» **Records for the exercise**
##########

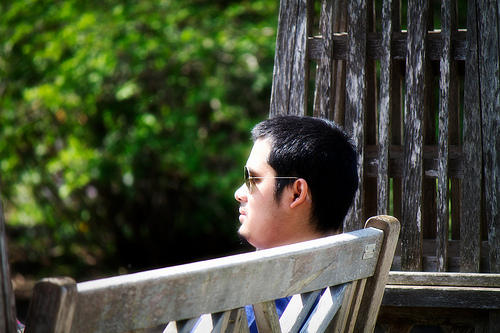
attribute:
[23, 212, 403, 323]
bench — wooden, illuminated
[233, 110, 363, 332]
man — sitting, illuminated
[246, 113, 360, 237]
hair — black, blue, short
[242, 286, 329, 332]
shirt — blue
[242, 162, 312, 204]
sunglasses — wire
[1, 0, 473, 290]
trees — green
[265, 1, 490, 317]
fence — chipped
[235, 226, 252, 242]
goattee — black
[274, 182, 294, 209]
sideburns — black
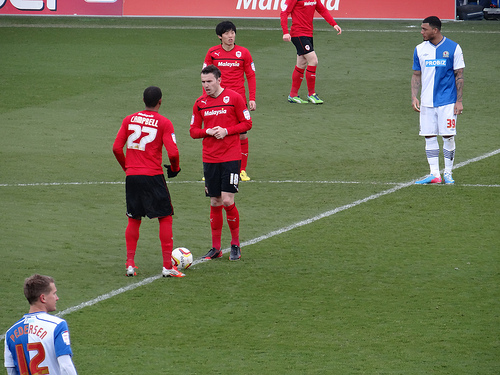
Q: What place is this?
A: It is a field.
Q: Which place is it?
A: It is a field.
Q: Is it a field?
A: Yes, it is a field.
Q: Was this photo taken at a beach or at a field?
A: It was taken at a field.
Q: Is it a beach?
A: No, it is a field.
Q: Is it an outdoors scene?
A: Yes, it is outdoors.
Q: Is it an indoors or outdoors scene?
A: It is outdoors.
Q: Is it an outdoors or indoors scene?
A: It is outdoors.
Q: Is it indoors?
A: No, it is outdoors.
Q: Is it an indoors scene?
A: No, it is outdoors.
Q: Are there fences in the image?
A: No, there are no fences.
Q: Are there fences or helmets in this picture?
A: No, there are no fences or helmets.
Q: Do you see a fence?
A: No, there are no fences.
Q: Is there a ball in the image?
A: Yes, there is a ball.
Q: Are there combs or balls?
A: Yes, there is a ball.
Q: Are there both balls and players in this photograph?
A: Yes, there are both a ball and a player.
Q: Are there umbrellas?
A: No, there are no umbrellas.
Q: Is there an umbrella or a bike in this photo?
A: No, there are no umbrellas or bikes.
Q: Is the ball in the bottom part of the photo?
A: Yes, the ball is in the bottom of the image.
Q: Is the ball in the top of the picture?
A: No, the ball is in the bottom of the image.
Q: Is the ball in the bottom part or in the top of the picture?
A: The ball is in the bottom of the image.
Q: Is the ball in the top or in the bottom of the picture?
A: The ball is in the bottom of the image.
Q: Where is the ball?
A: The ball is on the field.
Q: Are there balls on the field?
A: Yes, there is a ball on the field.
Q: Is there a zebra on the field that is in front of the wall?
A: No, there is a ball on the field.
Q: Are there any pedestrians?
A: No, there are no pedestrians.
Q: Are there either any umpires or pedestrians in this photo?
A: No, there are no pedestrians or umpires.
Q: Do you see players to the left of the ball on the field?
A: Yes, there is a player to the left of the ball.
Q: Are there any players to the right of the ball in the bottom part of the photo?
A: No, the player is to the left of the ball.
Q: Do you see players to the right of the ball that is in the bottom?
A: No, the player is to the left of the ball.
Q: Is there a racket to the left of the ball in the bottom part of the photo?
A: No, there is a player to the left of the ball.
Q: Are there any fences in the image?
A: No, there are no fences.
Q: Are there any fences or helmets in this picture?
A: No, there are no fences or helmets.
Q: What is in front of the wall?
A: The field is in front of the wall.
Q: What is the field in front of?
A: The field is in front of the wall.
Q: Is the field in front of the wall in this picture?
A: Yes, the field is in front of the wall.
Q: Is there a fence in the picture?
A: No, there are no fences.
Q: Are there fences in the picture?
A: No, there are no fences.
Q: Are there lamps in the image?
A: No, there are no lamps.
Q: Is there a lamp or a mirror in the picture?
A: No, there are no lamps or mirrors.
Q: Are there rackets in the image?
A: No, there are no rackets.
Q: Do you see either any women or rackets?
A: No, there are no rackets or women.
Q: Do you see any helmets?
A: No, there are no helmets.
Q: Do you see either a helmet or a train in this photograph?
A: No, there are no helmets or trains.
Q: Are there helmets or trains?
A: No, there are no helmets or trains.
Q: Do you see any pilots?
A: No, there are no pilots.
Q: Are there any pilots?
A: No, there are no pilots.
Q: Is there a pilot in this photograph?
A: No, there are no pilots.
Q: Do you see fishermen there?
A: No, there are no fishermen.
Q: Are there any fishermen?
A: No, there are no fishermen.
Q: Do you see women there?
A: No, there are no women.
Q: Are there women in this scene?
A: No, there are no women.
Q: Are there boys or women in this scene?
A: No, there are no women or boys.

##########

» **Task statement**
Lay out every line of the items above as a Markdown table with two columns, Row and Text, numbering each row and omitting blank lines. Leave the pictures out of the table.

» **Problem solution**
| Row | Text |
|---|---|
| 1 | attribute: |
| 2 | [23, 212, 403, 323] |
| 3 | bench — wooden, illuminated |
| 4 | [233, 110, 363, 332] |
| 5 | man — sitting, illuminated |
| 6 | [246, 113, 360, 237] |
| 7 | hair — black, blue, short |
| 8 | [242, 286, 329, 332] |
| 9 | shirt — blue |
| 10 | [242, 162, 312, 204] |
| 11 | sunglasses — wire |
| 12 | [1, 0, 473, 290] |
| 13 | trees — green |
| 14 | [265, 1, 490, 317] |
| 15 | fence — chipped |
| 16 | [235, 226, 252, 242] |
| 17 | goattee — black |
| 18 | [274, 182, 294, 209] |
| 19 | sideburns — black |
| 20 | Q: What place is this? |
| 21 | A: It is a field. |
| 22 | Q: Which place is it? |
| 23 | A: It is a field. |
| 24 | Q: Is it a field? |
| 25 | A: Yes, it is a field. |
| 26 | Q: Was this photo taken at a beach or at a field? |
| 27 | A: It was taken at a field. |
| 28 | Q: Is it a beach? |
| 29 | A: No, it is a field. |
| 30 | Q: Is it an outdoors scene? |
| 31 | A: Yes, it is outdoors. |
| 32 | Q: Is it an indoors or outdoors scene? |
| 33 | A: It is outdoors. |
| 34 | Q: Is it an outdoors or indoors scene? |
| 35 | A: It is outdoors. |
| 36 | Q: Is it indoors? |
| 37 | A: No, it is outdoors. |
| 38 | Q: Is it an indoors scene? |
| 39 | A: No, it is outdoors. |
| 40 | Q: Are there fences in the image? |
| 41 | A: No, there are no fences. |
| 42 | Q: Are there fences or helmets in this picture? |
| 43 | A: No, there are no fences or helmets. |
| 44 | Q: Do you see a fence? |
| 45 | A: No, there are no fences. |
| 46 | Q: Is there a ball in the image? |
| 47 | A: Yes, there is a ball. |
| 48 | Q: Are there combs or balls? |
| 49 | A: Yes, there is a ball. |
| 50 | Q: Are there both balls and players in this photograph? |
| 51 | A: Yes, there are both a ball and a player. |
| 52 | Q: Are there umbrellas? |
| 53 | A: No, there are no umbrellas. |
| 54 | Q: Is there an umbrella or a bike in this photo? |
| 55 | A: No, there are no umbrellas or bikes. |
| 56 | Q: Is the ball in the bottom part of the photo? |
| 57 | A: Yes, the ball is in the bottom of the image. |
| 58 | Q: Is the ball in the top of the picture? |
| 59 | A: No, the ball is in the bottom of the image. |
| 60 | Q: Is the ball in the bottom part or in the top of the picture? |
| 61 | A: The ball is in the bottom of the image. |
| 62 | Q: Is the ball in the top or in the bottom of the picture? |
| 63 | A: The ball is in the bottom of the image. |
| 64 | Q: Where is the ball? |
| 65 | A: The ball is on the field. |
| 66 | Q: Are there balls on the field? |
| 67 | A: Yes, there is a ball on the field. |
| 68 | Q: Is there a zebra on the field that is in front of the wall? |
| 69 | A: No, there is a ball on the field. |
| 70 | Q: Are there any pedestrians? |
| 71 | A: No, there are no pedestrians. |
| 72 | Q: Are there either any umpires or pedestrians in this photo? |
| 73 | A: No, there are no pedestrians or umpires. |
| 74 | Q: Do you see players to the left of the ball on the field? |
| 75 | A: Yes, there is a player to the left of the ball. |
| 76 | Q: Are there any players to the right of the ball in the bottom part of the photo? |
| 77 | A: No, the player is to the left of the ball. |
| 78 | Q: Do you see players to the right of the ball that is in the bottom? |
| 79 | A: No, the player is to the left of the ball. |
| 80 | Q: Is there a racket to the left of the ball in the bottom part of the photo? |
| 81 | A: No, there is a player to the left of the ball. |
| 82 | Q: Are there any fences in the image? |
| 83 | A: No, there are no fences. |
| 84 | Q: Are there any fences or helmets in this picture? |
| 85 | A: No, there are no fences or helmets. |
| 86 | Q: What is in front of the wall? |
| 87 | A: The field is in front of the wall. |
| 88 | Q: What is the field in front of? |
| 89 | A: The field is in front of the wall. |
| 90 | Q: Is the field in front of the wall in this picture? |
| 91 | A: Yes, the field is in front of the wall. |
| 92 | Q: Is there a fence in the picture? |
| 93 | A: No, there are no fences. |
| 94 | Q: Are there fences in the picture? |
| 95 | A: No, there are no fences. |
| 96 | Q: Are there lamps in the image? |
| 97 | A: No, there are no lamps. |
| 98 | Q: Is there a lamp or a mirror in the picture? |
| 99 | A: No, there are no lamps or mirrors. |
| 100 | Q: Are there rackets in the image? |
| 101 | A: No, there are no rackets. |
| 102 | Q: Do you see either any women or rackets? |
| 103 | A: No, there are no rackets or women. |
| 104 | Q: Do you see any helmets? |
| 105 | A: No, there are no helmets. |
| 106 | Q: Do you see either a helmet or a train in this photograph? |
| 107 | A: No, there are no helmets or trains. |
| 108 | Q: Are there helmets or trains? |
| 109 | A: No, there are no helmets or trains. |
| 110 | Q: Do you see any pilots? |
| 111 | A: No, there are no pilots. |
| 112 | Q: Are there any pilots? |
| 113 | A: No, there are no pilots. |
| 114 | Q: Is there a pilot in this photograph? |
| 115 | A: No, there are no pilots. |
| 116 | Q: Do you see fishermen there? |
| 117 | A: No, there are no fishermen. |
| 118 | Q: Are there any fishermen? |
| 119 | A: No, there are no fishermen. |
| 120 | Q: Do you see women there? |
| 121 | A: No, there are no women. |
| 122 | Q: Are there women in this scene? |
| 123 | A: No, there are no women. |
| 124 | Q: Are there boys or women in this scene? |
| 125 | A: No, there are no women or boys. |